(Work to be completed):
Copy each line of the records that contains the word "jsou".

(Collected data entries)

○ ○ ○

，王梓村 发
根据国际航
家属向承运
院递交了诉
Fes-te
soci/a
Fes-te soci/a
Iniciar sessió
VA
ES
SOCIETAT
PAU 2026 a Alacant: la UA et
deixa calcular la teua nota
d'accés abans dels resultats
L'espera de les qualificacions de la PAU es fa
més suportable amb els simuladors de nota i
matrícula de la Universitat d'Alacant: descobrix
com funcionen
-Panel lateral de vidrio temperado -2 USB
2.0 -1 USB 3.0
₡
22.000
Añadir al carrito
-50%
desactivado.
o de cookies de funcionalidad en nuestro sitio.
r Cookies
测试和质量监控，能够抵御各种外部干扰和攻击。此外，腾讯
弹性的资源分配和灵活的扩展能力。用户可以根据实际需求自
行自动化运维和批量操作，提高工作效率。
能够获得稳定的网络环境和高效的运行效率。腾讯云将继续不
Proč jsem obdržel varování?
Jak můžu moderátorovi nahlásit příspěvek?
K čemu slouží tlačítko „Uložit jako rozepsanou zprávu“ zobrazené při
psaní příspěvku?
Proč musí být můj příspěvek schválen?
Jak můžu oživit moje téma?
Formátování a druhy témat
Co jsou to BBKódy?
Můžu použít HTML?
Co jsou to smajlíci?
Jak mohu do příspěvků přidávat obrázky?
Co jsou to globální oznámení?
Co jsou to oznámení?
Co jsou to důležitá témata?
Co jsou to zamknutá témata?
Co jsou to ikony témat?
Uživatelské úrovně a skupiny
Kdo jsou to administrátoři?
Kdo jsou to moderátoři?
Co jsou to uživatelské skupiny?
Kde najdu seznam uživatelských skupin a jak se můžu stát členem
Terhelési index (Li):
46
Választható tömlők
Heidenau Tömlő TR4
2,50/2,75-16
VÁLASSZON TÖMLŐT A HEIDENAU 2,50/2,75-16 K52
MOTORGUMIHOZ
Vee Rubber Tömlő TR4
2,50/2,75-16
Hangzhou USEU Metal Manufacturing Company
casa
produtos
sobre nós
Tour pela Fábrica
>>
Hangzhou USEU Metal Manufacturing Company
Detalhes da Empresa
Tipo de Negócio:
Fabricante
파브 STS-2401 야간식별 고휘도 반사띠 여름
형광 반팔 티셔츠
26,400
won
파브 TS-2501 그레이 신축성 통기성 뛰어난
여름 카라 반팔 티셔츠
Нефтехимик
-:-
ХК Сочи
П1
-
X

○ ○ ○

(Expected answer):
Co jsou to BBKódy?
Co jsou to smajlíci?
Co jsou to globální oznámení?
Co jsou to oznámení?
Co jsou to důležitá témata?
Co jsou to zamknutá témata?
Co jsou to ikony témat?
Kdo jsou to administrátoři?
Kdo jsou to moderátoři?
Co jsou to uživatelské skupiny?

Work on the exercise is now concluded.